Data visualization images

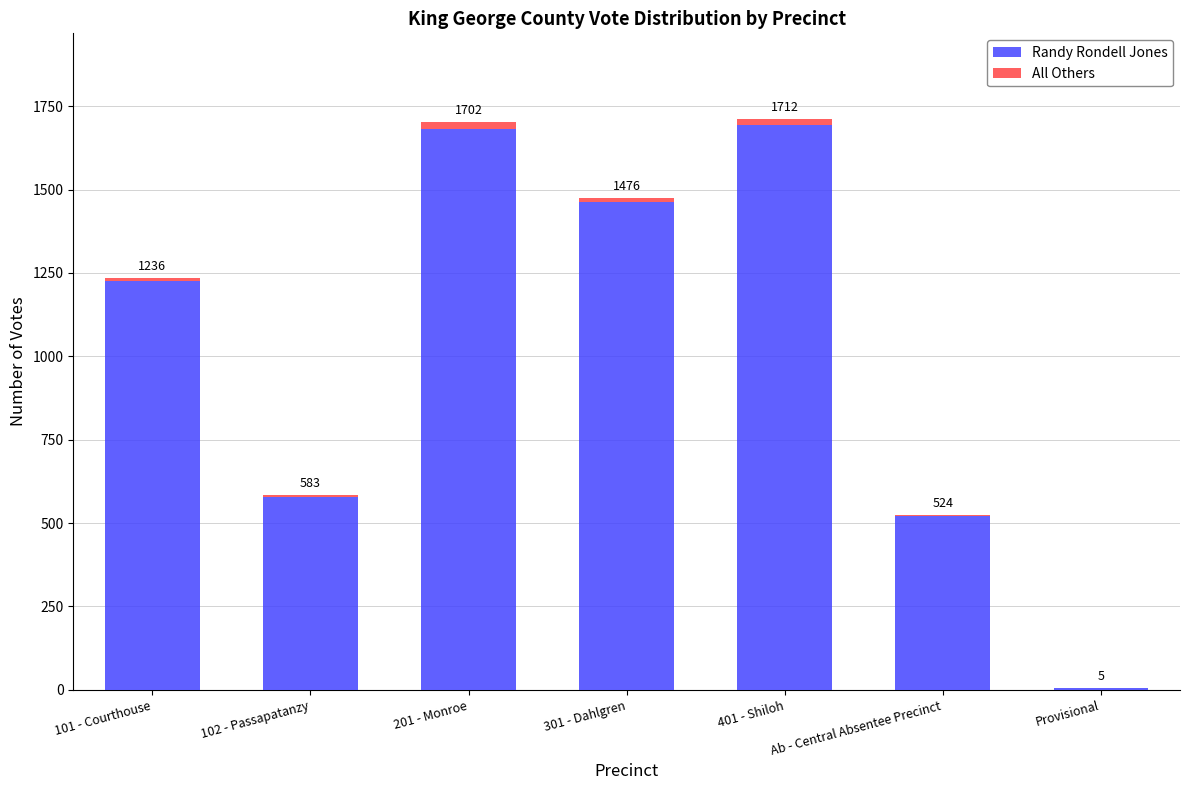

What are all the series names shown in the legend?

Randy Rondell Jones, All Others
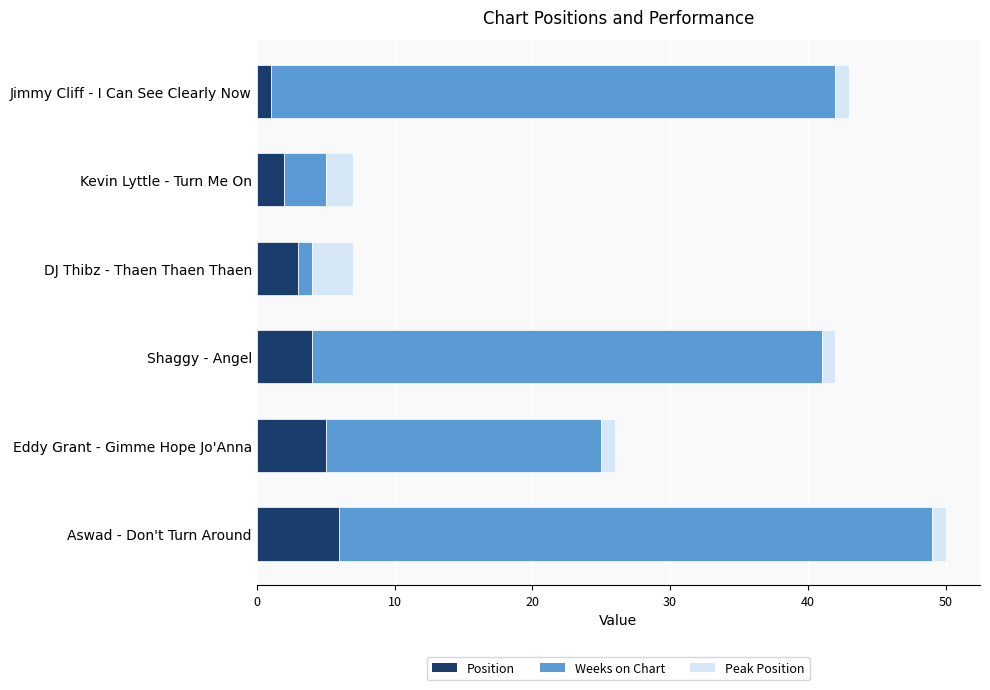

What is the highest value of the Position series?

6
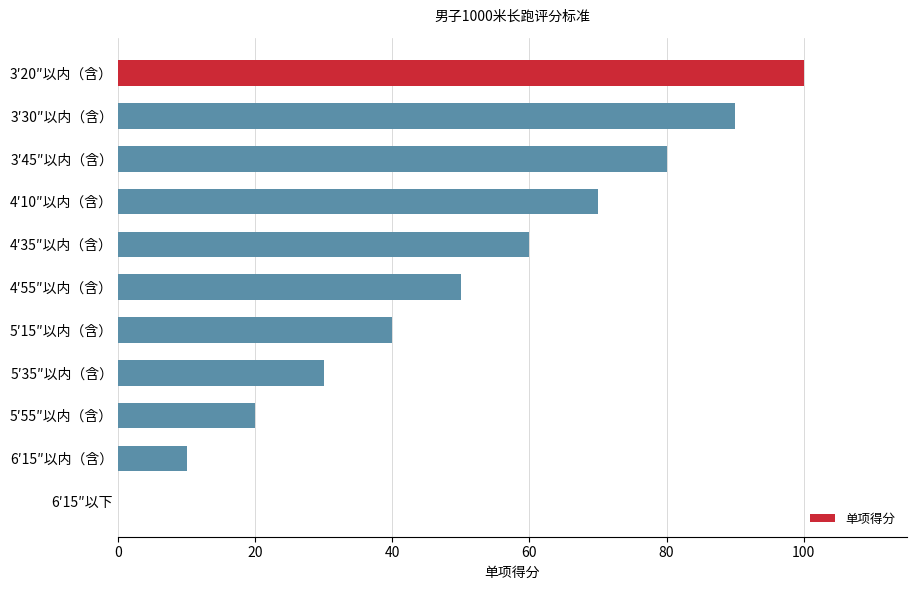

How many data points does each series have?

11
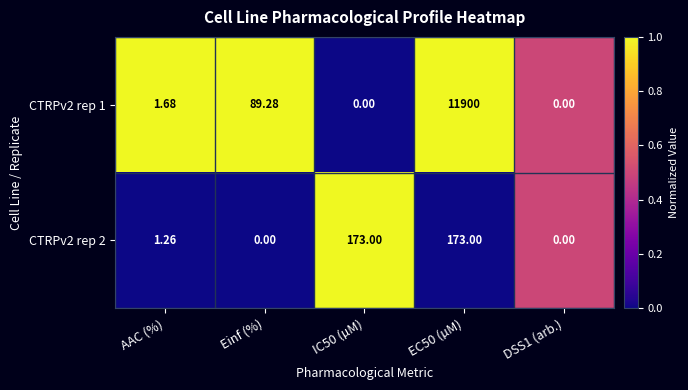

Is the value of CTRPv2 rep 2 at EC50 (µM) greater than the value of CTRPv2 rep 1 at IC50 (µM)?

Yes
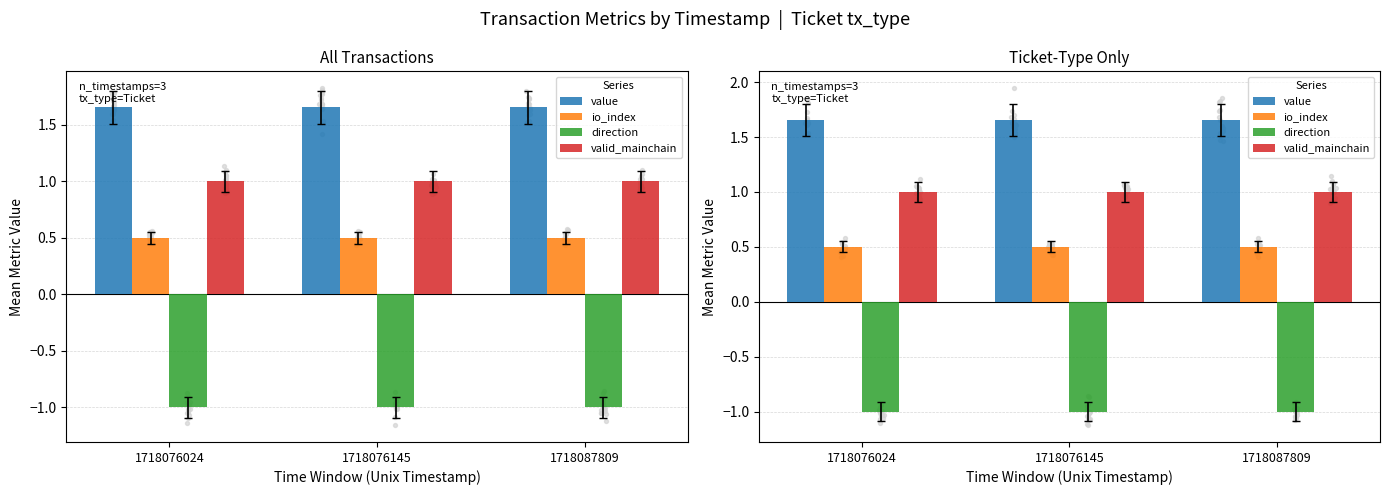

At how many categories does at least one series exceed 1?

3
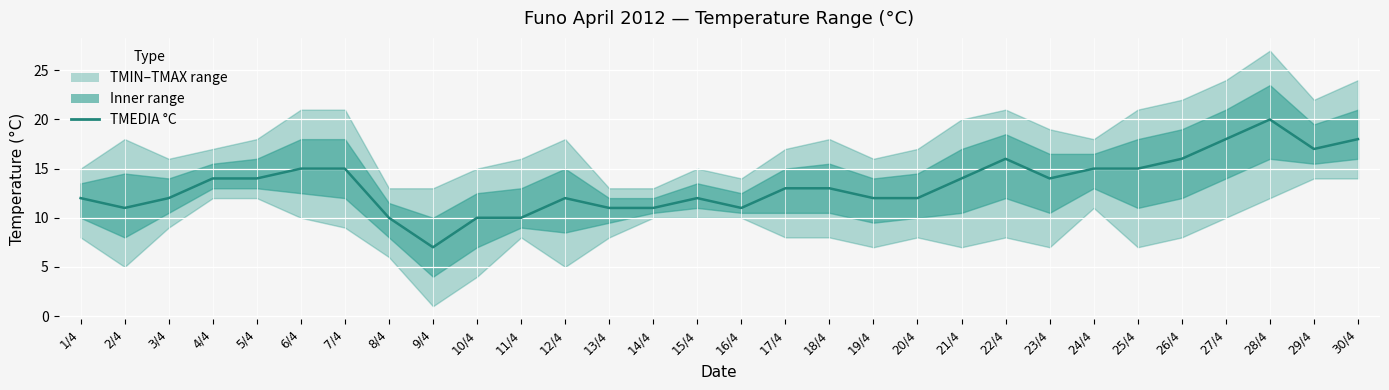

Where does the data first go above 13?

4/4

_Work instruction:_
Rewrite the text of every row above, substituting "data series" for each occurrence of "series" and leaving everything else unchanged. Omit the pictures from your response.

_Exercise answer:_
What are all the data series names shown in the legend?

Randy Rondell Jones, All Others

What is the highest value of the Position data series?

6

How many data points does each data series have?

11

Is the value of CTRPv2 rep 2 at EC50 (µM) greater than the value of CTRPv2 rep 1 at IC50 (µM)?

Yes

At how many categories does at least one data series exceed 1?

3

Where does the data first go above 13?

4/4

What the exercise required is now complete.